Data items

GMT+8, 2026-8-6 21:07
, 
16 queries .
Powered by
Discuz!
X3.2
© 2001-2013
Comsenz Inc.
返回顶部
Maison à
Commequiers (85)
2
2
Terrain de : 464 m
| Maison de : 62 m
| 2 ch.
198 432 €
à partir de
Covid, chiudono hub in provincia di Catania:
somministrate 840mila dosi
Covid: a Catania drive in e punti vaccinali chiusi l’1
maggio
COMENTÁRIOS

...

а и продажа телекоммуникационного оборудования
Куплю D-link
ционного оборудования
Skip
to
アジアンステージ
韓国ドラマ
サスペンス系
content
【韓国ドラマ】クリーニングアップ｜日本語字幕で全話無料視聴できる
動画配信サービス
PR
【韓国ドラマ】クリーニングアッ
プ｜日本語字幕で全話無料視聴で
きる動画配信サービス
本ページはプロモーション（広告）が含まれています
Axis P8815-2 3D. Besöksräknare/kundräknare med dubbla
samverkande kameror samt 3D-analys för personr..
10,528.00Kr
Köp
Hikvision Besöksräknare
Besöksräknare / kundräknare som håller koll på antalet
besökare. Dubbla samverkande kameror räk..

--

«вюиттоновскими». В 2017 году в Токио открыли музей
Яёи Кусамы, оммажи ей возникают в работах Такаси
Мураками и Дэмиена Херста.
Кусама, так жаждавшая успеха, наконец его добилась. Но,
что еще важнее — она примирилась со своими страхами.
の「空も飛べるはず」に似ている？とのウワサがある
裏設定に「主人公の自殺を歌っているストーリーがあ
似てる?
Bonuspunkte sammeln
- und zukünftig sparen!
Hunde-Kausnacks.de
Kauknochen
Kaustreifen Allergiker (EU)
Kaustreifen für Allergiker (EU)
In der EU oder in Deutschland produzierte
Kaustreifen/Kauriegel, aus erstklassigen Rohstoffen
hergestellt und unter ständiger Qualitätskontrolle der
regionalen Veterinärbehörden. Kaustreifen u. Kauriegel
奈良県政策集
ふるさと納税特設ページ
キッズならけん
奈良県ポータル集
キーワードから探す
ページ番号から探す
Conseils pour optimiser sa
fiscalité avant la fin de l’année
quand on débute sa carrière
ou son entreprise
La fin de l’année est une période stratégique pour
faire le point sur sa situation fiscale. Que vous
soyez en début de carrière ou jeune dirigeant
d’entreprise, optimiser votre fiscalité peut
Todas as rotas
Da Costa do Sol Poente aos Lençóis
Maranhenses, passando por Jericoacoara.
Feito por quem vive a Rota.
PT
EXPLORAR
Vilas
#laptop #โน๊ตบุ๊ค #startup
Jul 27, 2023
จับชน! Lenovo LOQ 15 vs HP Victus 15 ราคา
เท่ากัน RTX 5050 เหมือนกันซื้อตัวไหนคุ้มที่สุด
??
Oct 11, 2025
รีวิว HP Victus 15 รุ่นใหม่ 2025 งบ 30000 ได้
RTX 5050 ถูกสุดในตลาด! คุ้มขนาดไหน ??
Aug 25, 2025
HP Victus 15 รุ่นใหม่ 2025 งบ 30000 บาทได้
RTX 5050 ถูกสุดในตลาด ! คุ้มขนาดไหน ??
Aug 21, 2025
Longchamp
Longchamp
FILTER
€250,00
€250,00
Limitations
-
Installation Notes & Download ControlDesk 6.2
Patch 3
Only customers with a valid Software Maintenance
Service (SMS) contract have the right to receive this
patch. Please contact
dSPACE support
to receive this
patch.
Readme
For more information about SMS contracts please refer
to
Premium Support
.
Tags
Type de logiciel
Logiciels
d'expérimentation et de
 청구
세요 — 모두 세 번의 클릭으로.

Aim of the exercise: Would you copy out exactly the lines above that start at the one containing "quand on débute sa carrière" and end at the one containing "세요 — 모두 세 번의 클릭으로.", inclusive?

Answer to this problem:
quand on débute sa carrière
ou son entreprise
La fin de l’année est une période stratégique pour
faire le point sur sa situation fiscale. Que vous
soyez en début de carrière ou jeune dirigeant
d’entreprise, optimiser votre fiscalité peut
Todas as rotas
Da Costa do Sol Poente aos Lençóis
Maranhenses, passando por Jericoacoara.
Feito por quem vive a Rota.
PT
EXPLORAR
Vilas
#laptop #โน๊ตบุ๊ค #startup
Jul 27, 2023
จับชน! Lenovo LOQ 15 vs HP Victus 15 ราคา
เท่ากัน RTX 5050 เหมือนกันซื้อตัวไหนคุ้มที่สุด
??
Oct 11, 2025
รีวิว HP Victus 15 รุ่นใหม่ 2025 งบ 30000 ได้
RTX 5050 ถูกสุดในตลาด! คุ้มขนาดไหน ??
Aug 25, 2025
HP Victus 15 รุ่นใหม่ 2025 งบ 30000 บาทได้
RTX 5050 ถูกสุดในตลาด ! คุ้มขนาดไหน ??
Aug 21, 2025
Longchamp
Longchamp
FILTER
€250,00
€250,00
Limitations
-
Installation Notes & Download ControlDesk 6.2
Patch 3
Only customers with a valid Software Maintenance
Service (SMS) contract have the right to receive this
patch. Please contact
dSPACE support
to receive this
patch.
Readme
For more information about SMS contracts please refer
to
Premium Support
.
Tags
Type de logiciel
Logiciels
d'expérimentation et de
 청구
세요 — 모두 세 번의 클릭으로.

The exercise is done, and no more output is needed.